* [TASK PROMPT] Please list every section of 42 U.S.C. cited in the court opinion.

The opinion of the court was delivered by: GESELL
These two related cases, which have been consolidated with the consent of all parties, challenge the statutory authorization and constitutionality of regulations of the Department of Health, Education and Welfare (HEW) governing human sterilizations under programs and projects funded by the Department's Public Health Service and its Social and Rehabilitation Service. 39 Fed. Reg. 4730-34 (1974). Plaintiffs are the National Welfare Rights Organization (NWRO), suing on behalf of its 125,000 members, and five individual women, proceeding by class action on behalf of all poor persons subject to involuntary sterilization under the challenged regulations. Defendants are the Secretary of HEW, under whose authority the regulations were issued, 42 U.S.C. § 216, and two high-level HEW officials charged with the administration of federal family planning funds.
The issues have been fully briefed and argued, and are now before the Court on separate motions for summary judgment by the respective plaintiffs and on the Secretary's motion for dismissal or summary judgment. Declaratory and injunctive relief is sought in both cases. The effective date of the regulations has been voluntarily deferred by the Secretary at the Court's request until March 18, 1974, to facilitate resolution of these issues.
Congress has authorized the funding of a full range of family planning services under two basic procedures. The Public Health Service administers federal grants to state health agencies and to public and private projects for the provision of family planning services to the poor, 42 U.S.C. §§ 300 et seq., 708(a), and the Social and Rehabilitation Service provides funds for such services under the Medicaid and Aid to Families of Dependent Children programs, 42 U.S.C. §§ 601 et seq., 1396 et seq.
Sterilization of females or males is irreversible. The total number of these sterilizations is clearly of national significance. Few realize that over 16 percent of the married couples in this country between the ages of 20 and 39 have had a sterilization operation.
Over the last few years, an estimated 100,000 to 150,000 low-income persons have been sterilized annually under federally funded programs. Virtually all of these people have been adults: only about 2,000 to 3,000 per year have been under 21 years of age and fewer than 300 have been under 18. There are no statistics in the record indicating what percentage of these patients were mentally incompetent.
Although Congress has been insistent that all family planning programs function on a purely voluntary basis,
there is uncontroverted evidence in the record that minors and other incompetents have been sterilized with federal funds and that an indefinite number of poor people have been improperly coerced into accepting a sterilization operation under the threat that various federally supported welfare benefits would be withdrawn unless they submitted to irreversible sterilization.
Patients receiving Medicaid assistance at childbirth are evidently the most frequent targets of this pressure, as the experiences of plaintiffs Waters and Walker illustrate. Mrs. Waters was actually refused medical assistance by her attending physician unless she submitted to a tubal ligation after the birth. Other examples were documented.

* [ENTRIES SUPPLIED]

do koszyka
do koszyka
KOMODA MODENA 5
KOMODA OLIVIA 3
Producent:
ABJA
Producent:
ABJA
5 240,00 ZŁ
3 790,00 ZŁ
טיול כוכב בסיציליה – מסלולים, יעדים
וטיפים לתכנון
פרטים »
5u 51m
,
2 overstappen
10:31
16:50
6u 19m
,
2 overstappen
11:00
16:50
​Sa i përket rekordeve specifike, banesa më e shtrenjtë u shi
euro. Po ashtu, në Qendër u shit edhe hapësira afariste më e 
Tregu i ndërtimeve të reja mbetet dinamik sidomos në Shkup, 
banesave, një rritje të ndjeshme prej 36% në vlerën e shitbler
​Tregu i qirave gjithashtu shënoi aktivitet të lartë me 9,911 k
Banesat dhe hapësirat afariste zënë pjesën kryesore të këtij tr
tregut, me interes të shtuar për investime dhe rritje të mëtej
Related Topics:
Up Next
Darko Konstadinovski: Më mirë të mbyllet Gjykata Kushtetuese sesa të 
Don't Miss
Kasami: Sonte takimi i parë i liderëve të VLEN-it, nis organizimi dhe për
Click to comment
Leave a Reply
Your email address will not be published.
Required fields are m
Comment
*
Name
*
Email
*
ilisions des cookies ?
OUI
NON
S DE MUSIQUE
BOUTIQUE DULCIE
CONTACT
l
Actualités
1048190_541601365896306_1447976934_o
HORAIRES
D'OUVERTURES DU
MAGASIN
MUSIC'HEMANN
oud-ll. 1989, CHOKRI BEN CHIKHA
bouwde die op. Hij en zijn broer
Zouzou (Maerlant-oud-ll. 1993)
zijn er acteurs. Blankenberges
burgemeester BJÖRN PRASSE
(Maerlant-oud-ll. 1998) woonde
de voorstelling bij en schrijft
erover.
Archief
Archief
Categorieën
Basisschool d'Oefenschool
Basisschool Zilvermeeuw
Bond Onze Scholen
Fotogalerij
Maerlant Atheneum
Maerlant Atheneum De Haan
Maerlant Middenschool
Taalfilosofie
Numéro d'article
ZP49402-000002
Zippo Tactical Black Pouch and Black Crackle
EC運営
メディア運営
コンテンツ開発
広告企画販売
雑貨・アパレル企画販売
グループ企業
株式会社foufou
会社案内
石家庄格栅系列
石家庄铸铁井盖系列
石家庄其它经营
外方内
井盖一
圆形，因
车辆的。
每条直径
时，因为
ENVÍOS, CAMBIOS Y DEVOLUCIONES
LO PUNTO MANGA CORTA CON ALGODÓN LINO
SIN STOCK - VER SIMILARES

* [COMPLETED EXERCISE]
- § 216
- §§ 300 et seq.
- § 708(a)
- §§ 601 et seq.
- §§ 1396 et seq.